FIREFIGHTER Sabrina Cohen (pictured) is used to working in a male environment. But now she's also successfully taken up a male-dominated sport known as ultimate fighting, and is encouraging other women to try out mixed martial arts (MMA).

Sabrina, 21, took up the increasingly popular extreme sport about a year ago, has already clinched two titles and now intends to turn semi-professional.

MMA is a combative sport which is a combination of other fighting sports such as boxing, wrestling and karate, and bouts can take place in cages as well as rings.

Sabrina, of St Brides, is eager to counter the sport's no-holds-barred reputation.

She says: "It is important to us to encourage people to see it is really not that bad."
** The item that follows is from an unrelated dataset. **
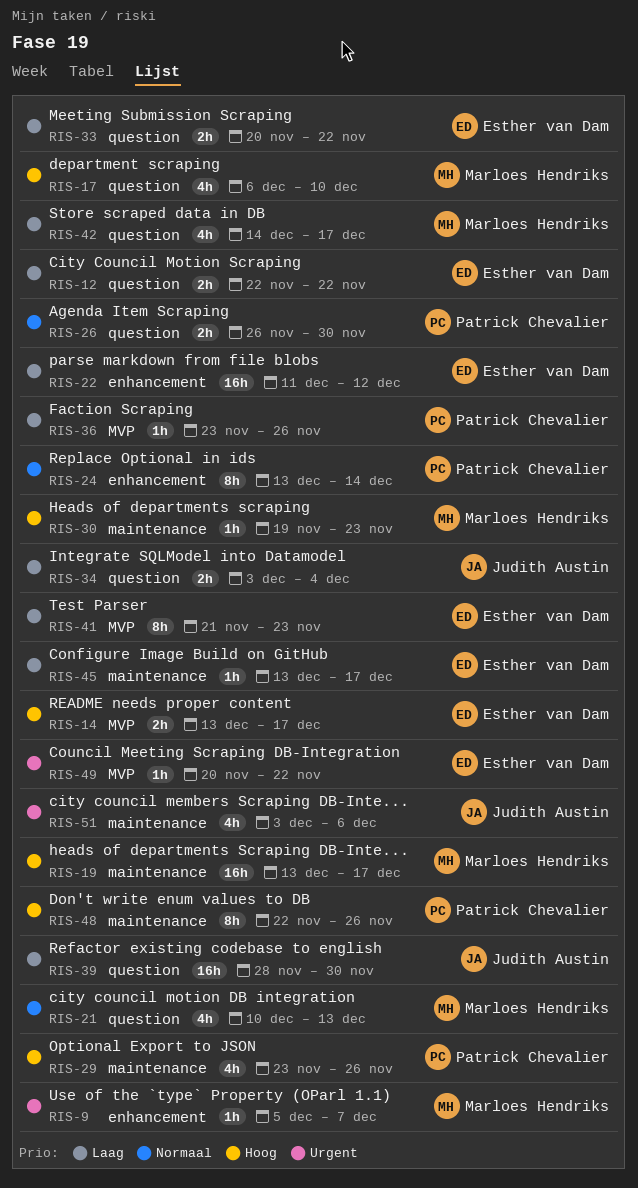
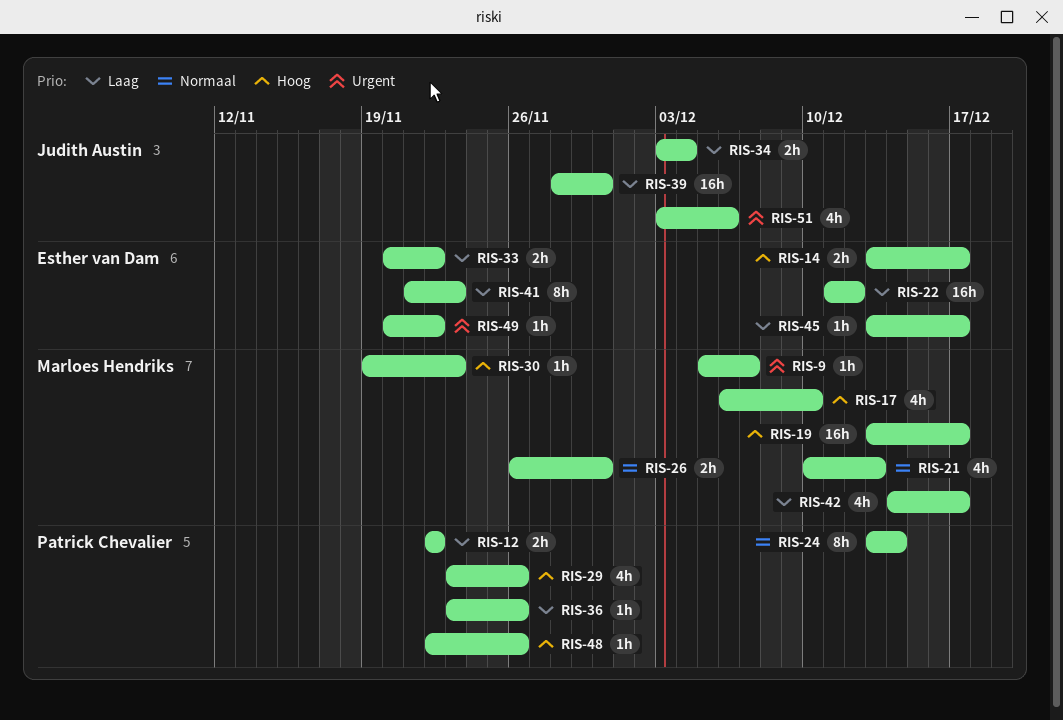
RIS-12, owner: Esther van Dam -> Patrick Chevalier
RIS-26, owner: Patrick Chevalier -> Marloes Hendriks
RIS-48, estimate: 8h -> 1h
She recently won the first women's MMA match in Wales, and at the end of last year she also won the women's international submission grappling championship, while male members of her club in Cardiff have also notched up a number of titles.

Sabrina was involved in kick-boxing when she was asked if she was interested in this alternative form of fighting skill, and she took it up with enthusiasm.

"I love it, I can't get enough of it really. It is a good way to keep fit and for self-defence," she says.

Finding opponents can be a problem, however. "Not many women do this sport," she admits. "We do need more people to take part."

Sabrina says she is now looking for semi-professional fights and is planning to take part in the Grapple and Strike Professional Show due to take place in Ebbw Vale on May 21.

This will be followed by the first all-female tournament being held in Hartlepool in August.

Last year the adventurous New Inn-based firefighter, who joined the fire service when she was 18, went on a fact-finding mission to South Africa and North America.

She was chosen from nearly 1,000 competitors who applied to the Winston Churchill Memorial Trust for a travelling fellowship, which she used to do a comparative study of attacks on firefighters around the world.